People love pizza, so they are sure to enjoy the new garden growing at the UC Desert Research and Extension Center in Holtville. A circle planted with wheat, tomatoes, bell peppers, herbs and spices, the garden looks like and produces the ingredients for pizza.
“Pizza can be a healthy meal, if you build it right,” said Stephanie Collins, outreach assistant at the Desert REC. “We can teach kids to add vegetables and educate them about whole grains and non-fat cheese.”

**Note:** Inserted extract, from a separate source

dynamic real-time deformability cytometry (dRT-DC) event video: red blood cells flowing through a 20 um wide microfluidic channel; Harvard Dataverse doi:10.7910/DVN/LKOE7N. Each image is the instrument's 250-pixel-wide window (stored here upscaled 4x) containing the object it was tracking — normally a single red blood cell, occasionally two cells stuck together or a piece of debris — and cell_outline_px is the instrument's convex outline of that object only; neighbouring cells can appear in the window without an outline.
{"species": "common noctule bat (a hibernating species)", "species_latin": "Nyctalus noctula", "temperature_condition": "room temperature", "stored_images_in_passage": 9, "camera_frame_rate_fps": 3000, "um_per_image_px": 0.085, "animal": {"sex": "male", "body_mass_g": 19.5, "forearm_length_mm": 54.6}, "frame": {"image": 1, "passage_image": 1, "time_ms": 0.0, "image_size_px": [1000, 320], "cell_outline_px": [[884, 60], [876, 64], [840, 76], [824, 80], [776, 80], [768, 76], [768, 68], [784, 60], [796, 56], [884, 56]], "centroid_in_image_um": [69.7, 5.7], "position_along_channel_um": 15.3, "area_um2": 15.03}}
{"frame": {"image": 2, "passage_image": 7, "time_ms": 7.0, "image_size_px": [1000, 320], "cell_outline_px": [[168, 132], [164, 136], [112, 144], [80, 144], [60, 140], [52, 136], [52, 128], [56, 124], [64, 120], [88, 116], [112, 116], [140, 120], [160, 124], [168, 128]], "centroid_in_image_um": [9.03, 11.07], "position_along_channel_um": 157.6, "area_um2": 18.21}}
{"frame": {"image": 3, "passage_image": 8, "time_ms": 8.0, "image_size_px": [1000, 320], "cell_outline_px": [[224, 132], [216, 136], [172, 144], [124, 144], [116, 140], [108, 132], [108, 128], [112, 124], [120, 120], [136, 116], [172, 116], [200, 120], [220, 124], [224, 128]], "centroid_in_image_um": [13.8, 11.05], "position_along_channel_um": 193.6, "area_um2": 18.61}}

Collins initially envisioned the pizza garden teaching tool when she joined UC Cooperative Extension four years ago as a nutrition educator. The recent removal of a large tree stump made the location available.
The pizza garden will be part of the center's UC FARM SMART program, in which about 5,000 school children and “snowbird” winter residents annually visit the station to learn about UC's ongoing agricultural research in the desert area, tour the 255-acre facility on a hay wagon and taste products that are grown in the vicinity.
When they visit the pizza garden, they'll learn many of their favorite foods come from plants grown nearby in the productive agricultural region. The garden is divided into four wedges. The wheat, which is used to make the pizza crust, and alfalfa, which is an important feed for dairy cows, the source of cheese, is grown in one wedge.
“Alfalfa is cheese in the making,” Collins said.
Tomatoes, onions and arugula are planted in the next wedge. The tomatoes are used for traditional sauce and onions are a healthy and flavorful topping, but arugula?
“Arugula is great on pizza,” Collins said. “It has a strong, peppery flavor.”
In another section, visitors can smell, feel and taste the herbs that season pizza sauce. Oregano, basil, sage, thyme, chives, parsley and rosemary fill the third wedge.
The fourth section holds bell peppers and rhubarb.
“The rhubarb is just for fun,” Collins said.
The garden is encircled with marigolds for the appearance of crust, and the wedges are dotted with a variety of non-pizza plants, like ornamental kale, vinca and lavender. These plants also serve an educational purpose, said Sam Urie, the UC FARM SMART manager at the Desert REC.
“A diversity of plants attracts beneficial insects, so they help the garden out,” Urie said.
The mostly senior citizen visitors pay $20 per person for the station tour, which includes a homemade lunch featuring locally produced foods. This year, the centerpiece of the meal will be carrot-ginger soup.
The visitors' fees help offset the cost of the tours for local children, who pay just $3 each.